Did I find out how to control others at a glance? I certainly did, but never had the nerve to try it. Here is how it is done: I must look my victim squarely in the eye, say in a low, severe voice, “I am talking and you must listen,” then, intensify my gaze and say, “You cannot escape me.” My victim completely subdued, I was to say, “I am stronger than my enemies.” Get thee behind me Satan. Imagine me trying that on Mr. Baker!
I think the book was right in saying that by following its instructions I could make myself the center of interest at every party. Interest is putting it mildly!
In this adolescent effort, Burroughs is concerned, as he is in much of his later work, with debunking control systems. He sends away for the little red book and finds that Personal Magnetism as a method of control is a scam, a humbug, a ripoff. Already, he had adopted the guise of psychic explorer, just as he would later explore psychoanalysis, Scientology, Wilhelm Reich’s orgone energy, Count Alfred Korzybski’s theory of General Semantics, and other, more arcane systems.
The year of his first appearance in print, 1929, was also his last at the John Burroughs School. His mother was worried about his sinus condition and wanted him to spend his last two years of high school in a dry, healthy climate. She enrolled him in the Ranch School at Los Alamos, New Mexico. He had already spent a summer at the school’s summer camp, where his fellow campers nicknamed him “Bull” because he was an incessant talker and advancer of improbable theories. He wisely did not object, although disliking the nickname intensely, thinking, the more you ask them not to the more they’ll do it.
At the end of the school term, Wilford M. Aiken wrote on Billy’s report card: “Capable boy—needs to develop more group spirit—good student and will become better when he has made a place for himself in groups of boys.”
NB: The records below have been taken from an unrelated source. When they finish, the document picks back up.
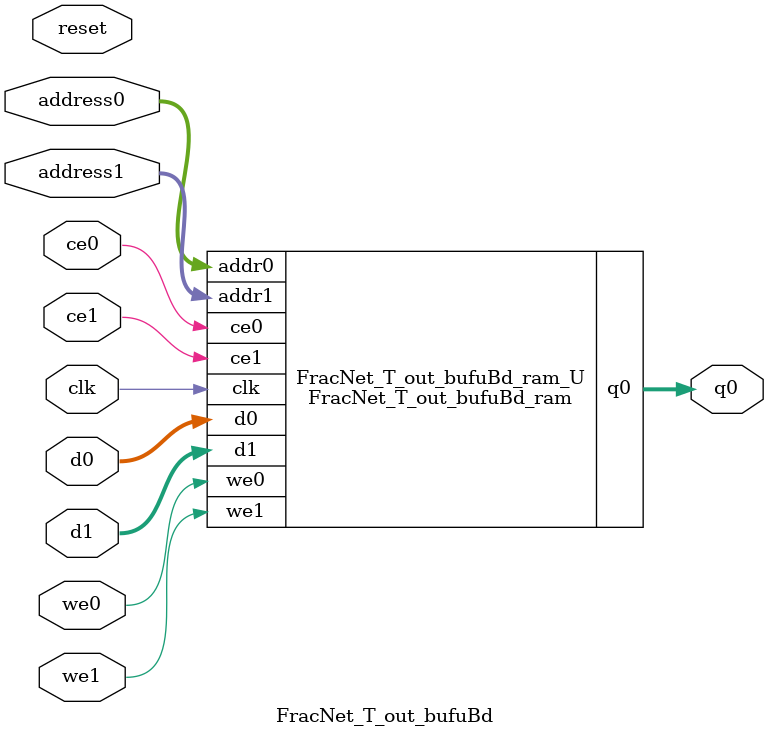
<source format=v>
`timescale 1 ns / 1 ps
module FracNet_T_out_bufuBd_ram (addr0, ce0, d0, we0, q0, addr1, ce1, d1, we1,  clk);

parameter DWIDTH = 24;
parameter AWIDTH = 14;
parameter MEM_SIZE = 8712;

input[AWIDTH-1:0] addr0;
input ce0;
input[DWIDTH-1:0] d0;
input we0;
output reg[DWIDTH-1:0] q0;
input[AWIDTH-1:0] addr1;
input ce1;
input[DWIDTH-1:0] d1;
input we1;
input clk;

(* ram_style = "block" *)reg [DWIDTH-1:0] ram[0:MEM_SIZE-1];




always @(posedge clk)  
begin 
    if (ce0) begin
        if (we0) 
            ram[addr0] <= d0; 
        q0 <= ram[addr0];
    end
end


always @(posedge clk)  
begin 
    if (ce1) begin
        if (we1) 
            ram[addr1] <= d1; 
    end
end


endmodule

`timescale 1 ns / 1 ps
module FracNet_T_out_bufuBd(
    reset,
    clk,
    address0,
    ce0,
    we0,
    d0,
    q0,
    address1,
    ce1,
    we1,
    d1);

parameter DataWidth = 32'd24;
parameter AddressRange = 32'd8712;
parameter AddressWidth = 32'd14;
input reset;
input clk;
input[AddressWidth - 1:0] address0;
input ce0;
input we0;
input[DataWidth - 1:0] d0;
output[DataWidth - 1:0] q0;
input[AddressWidth - 1:0] address1;
input ce1;
input we1;
input[DataWidth - 1:0] d1;



FracNet_T_out_bufuBd_ram FracNet_T_out_bufuBd_ram_U(
    .clk( clk ),
    .addr0( address0 ),
    .ce0( ce0 ),
    .we0( we0 ),
    .d0( d0 ),
    .q0( q0 ),
    .addr1( address1 ),
    .ce1( ce1 ),
    .we1( we1 ),
    .d1( d1 ));

endmodule


</source>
When Billy’s class at John Burroughs, which graduated in 1931, held its fiftieth reunion, Gene Angert was dead, and Sis Francis had lung cancer, but reported from Pinehurst, North Carolina, “I’m going to beat this goddamned thing.” It was amazing, thought Bill Turner, who had broken the glass pane that Mortimer Burroughs fixed for free, how upon seeing classmates after half a century, they shed the slight web of unfamiliarity after only a moment and came right into focus, unchanged. Ann Russe was the same high-spirited extrovert. Charles De Pew, the head of a reunion committee, gave his report in the same clear and concise manner. Alice Frank, who always looked around at whoever was reciting in class with piercing eyes, was still at it.
Burroughs sent a telegram regretting that he was unable to attend, and when it was read the response was something between a loud murmur and a soft cheer. Billy had not been the most popular kid in the class, but as Ann Russe reminded the others, he was their only claim to fame. But Charlie De Pew gave her a regular Jerry Falwell speech about how disgusting Burroughs was. Florence Steinberg said Burroughs had struck her as being dumb, and again Ann Russe took his defense, saying that Mort had been the handsome one, but Billy had all the brains. Who else among them had made it into the Encyclopaedia Britannica? That might well be, said Bill Turner, a retired big-league baseball manager, but he would wait until he was a little older before reading Naked Lunch.